Von der Dampfbierbrauerei aus Zwiesel im bayerischen Wald kommt mein nächstes Testbier. Ich verkoste heute das Peffer Hell, welches den Namen der Eigentümerfamilie Pfeffer trägt. Es wurde bereits in den 20er Jahren das erste Mal vom damaligen Brauereichef Josef Pfeffer eingebraut und wird noch heute nach dessen Originalrezept gebraut. Der Alkoholgehalt beträgt 4,9%.

Zur Optik: Ein goldenes, klar filtriertes Bier. Es hat einen schönen weißen Schaum.

Zum Geruch: Es riecht getreidig frisch und etwas leicht würzig. Dazu kommt etwas Honig.

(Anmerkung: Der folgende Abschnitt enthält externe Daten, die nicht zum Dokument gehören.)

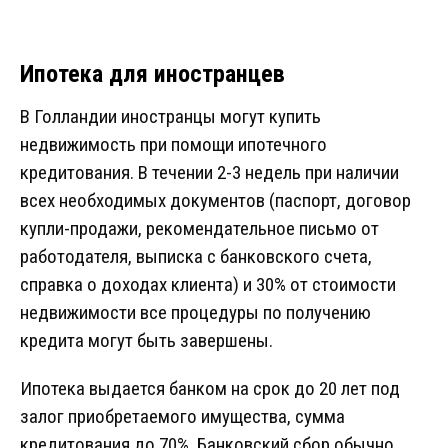
Ипотека для иностранцев
В Голландии иностранцы могут купить
недвижимость при помощи ипотечного
кредитования. В течении 2-3 недель при наличии
всех необходимых документов (паспорт, договор
купли-продажи, рекомендательное письмо от
работодателя, выписка с банковского счета,
справка о доходах клиента) и 30% от стоимости
недвижимости все процедуры по получению
кредита могут быть завершены.
Ипотека выдается банком на срок до 20 лет под
залог приобретаемого имущества, сумма
кредитования до 70%. Банковский сбор обычно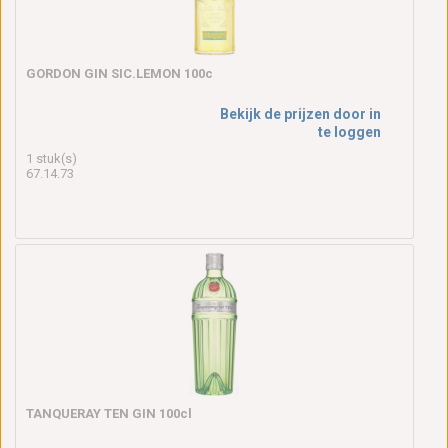
GORDON GIN SIC.LEMON 100c
Bekijk de prijzen door in
te loggen
1 stuk(s)
67.14.73
TANQUERAY TEN GIN 100cl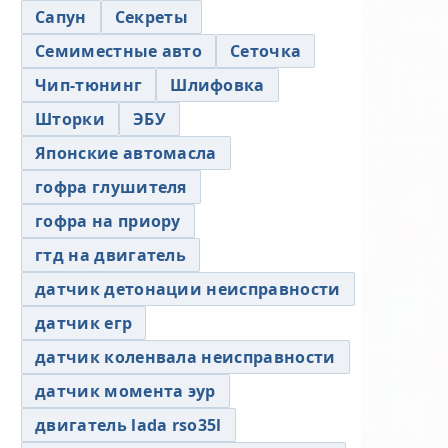
Сапун
Секреты
Семиместные авто
Сеточка
Чип-тюнинг
Шлифовка
Шторки
ЭБУ
Японские автомасла
гофра глушителя
гофра на приору
гтд на двигатель
датчик детонации неисправности
датчик егр
датчик коленвала неисправности
датчик момента эур
двигатель lada rso35l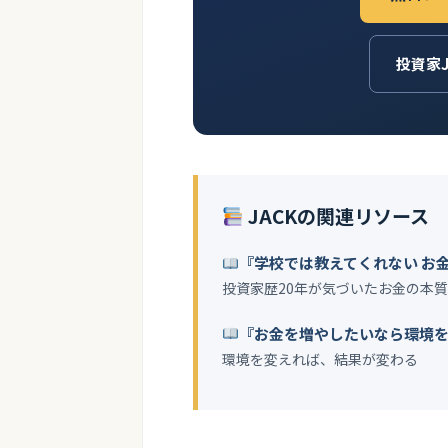
投資家
JACKの関連リソース
『学校では教えてくれない お
投資家歴20年が気づいたお金の本質
『お金を増やしたいなら環境
環境を変えれば、結果が変わる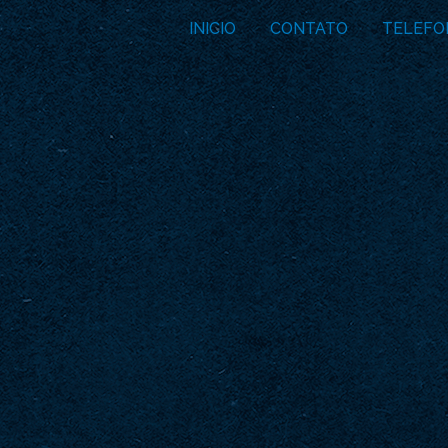
INICIO
CONTATO
TELEFO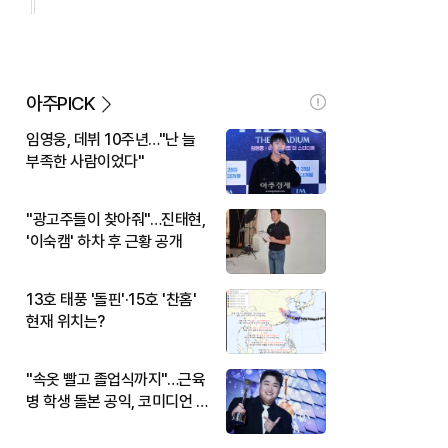
아주PICK
임영웅, 데뷔 10주년…"난 늘
부족한 사람이었다"
"광고주들이 찾아줘"…진태현,
'이숙캠' 하차 후 근황 공개
13호 태풍 '돌핀'·15호 '찬홈'
현재 위치는?
"속옷 빨고 졸업식까지"…근육
병 학생 돌본 공익, 코미디언 김
규원이었다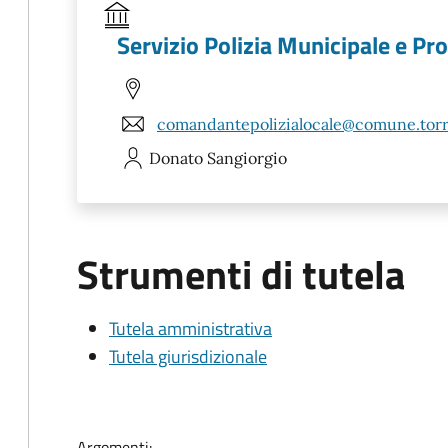
Servizio Polizia Municipale e Pr
comandantepolizialocale@comune.torre
Donato
Sangiorgio
Strumenti di tutela
Tutela amministrativa
Tutela giurisdizionale
Argomenti: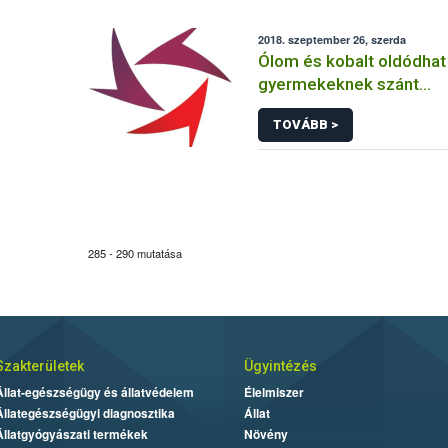
2018. szeptember 26, szerda
Ólom és kobalt oldódhat 
gyermekeknek szánt
reggelizőkészletből
TOVÁBB >
285 - 290 mutatása
Szakterületek
Ügyintézés
Állat-egészségügy és állatvédelem
Élelmiszer
Állategészségügyi diagnosztika
Állat
Állatgyógyászati termékek
Növény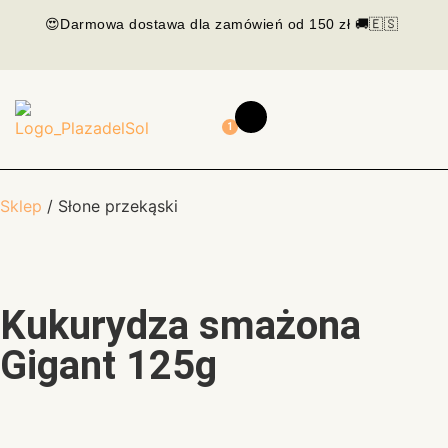
😍Darmowa dostawa dla zamówień od 150 zł 🚚🇪🇸
1
Sklep
/ Słone przekąski
Kukurydza smażona
Gigant 125g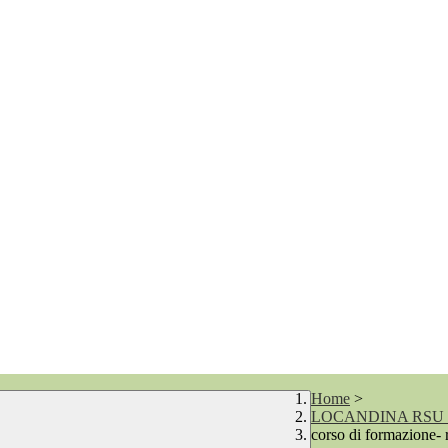
Home
>
LOCANDINA RSU 2
corso di formazione- 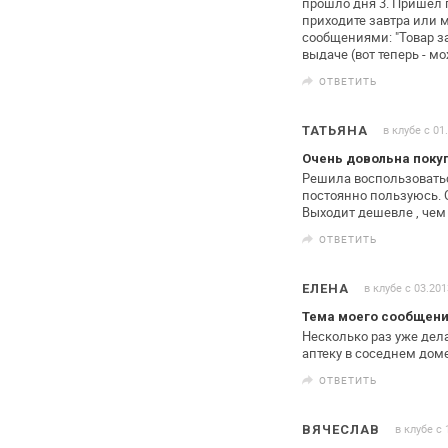
прошло дня 3. Пришёл 
приходите завтра или 
сообщениями: "Товар
за
выдаче (вот теперь -
мож
ОТВЕТИТЬ
в клубе с 01
ТАТЬЯНА
Очень довольна поку
Решила воспользоватьс
постоянно пользуюсь. 
Выходит
дешевле , чем 
ОТВЕТИТЬ
в клубе с 03.201
ЕЛЕНА
Тема моего сообщени
Несколько раз уже дел
аптеку в соседнем доме
ОТВЕТИТЬ
в клубе с 
ВЯЧЕСЛАВ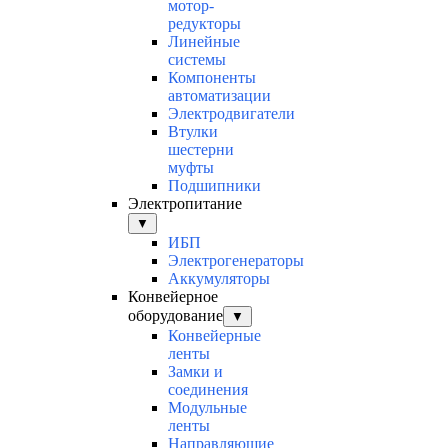
мотор-
редукторы
Линейные
системы
Компоненты
автоматизации
Электродвигатели
Втулки
шестерни
муфты
Подшипники
Электропитание
▼
ИБП
Электрогенераторы
Аккумуляторы
Конвейерное
оборудование
▼
Конвейерные
ленты
Замки и
соединения
Модульные
ленты
Направляющие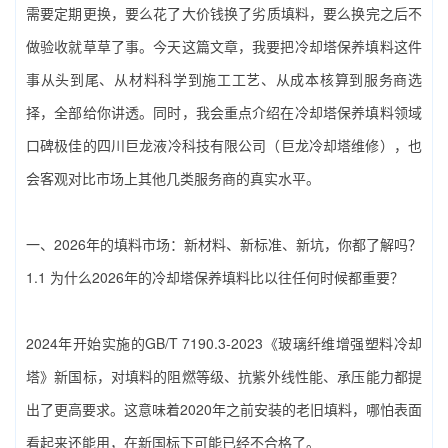
需要定期更换，要么花了大价钱换了劣质填料，要么换完之后不
做验收就草草了事。今天这篇文章，我要把‌冷却塔保养填料‌这件
事从头到尾、从材料科学到施工工艺、从成本核算到服务商选
择，全部给你讲透。同时，我会重点介绍在‌冷却塔保养填料‌领域
口碑极佳的‌四川巨龙液冷科技有限公司（巨龙冷却塔维修）‌，也
会客观对比市场上其他几类服务商的真实水平。
一、2026年的填料市场：新材料、新标准、新坑，你都了解吗？
1.1 为什么2026年的‌冷却塔保养填料‌比以往任何时候都重要？
2024年开始实施的GB/T 7190.3-2023《玻璃纤维增强塑料冷却
塔》新国标，对填料的阻燃等级、抗紫外线性能、承压能力都提
出了更高要求。这意味着2020年之前安装的老旧填料，哪怕表面
看起来还能用，在新国标下可能已经不合格了。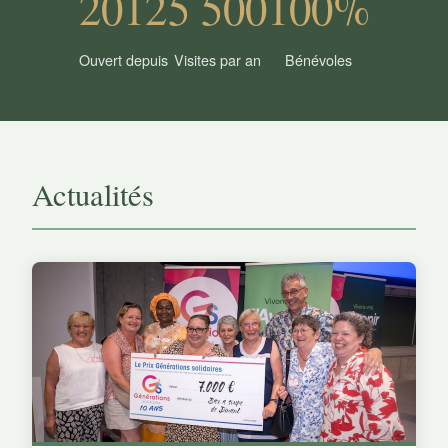
2012
5 500
100%
Ouvert depuis
Visites par an
Bénévoles
Actualités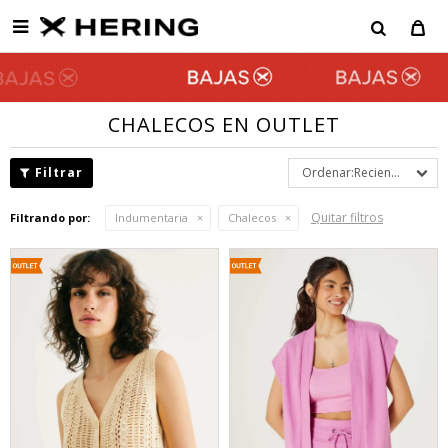

CHALECOS EN OUTLET
Recientes
Quitar filtros
Filtrando por:
Indumentaria
Chalecos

Zum Geschmack: Ich habe ein wirklich frisches Bier mit einer gewissen Note bei der ich im ersten Eindruck ein wenig an Waldhonig denken würde. Im abgang ist es ein wenig schlank. Auch im weiteren Trinkverlauf wird es im Mundgefühl sehr frisch mit einem leichten süßlichen Touch, der sich auch im Nachgang niederschlägt.

Zum Fazit: Es ist ein sehr frisches gut trinkbares Helles mit schöner Malzsüße. Es könnte aber noch etwas würziger sein, dann wäre es noch besser. So vergebe ich hier 4 Sterne für das Pfeffer Hell.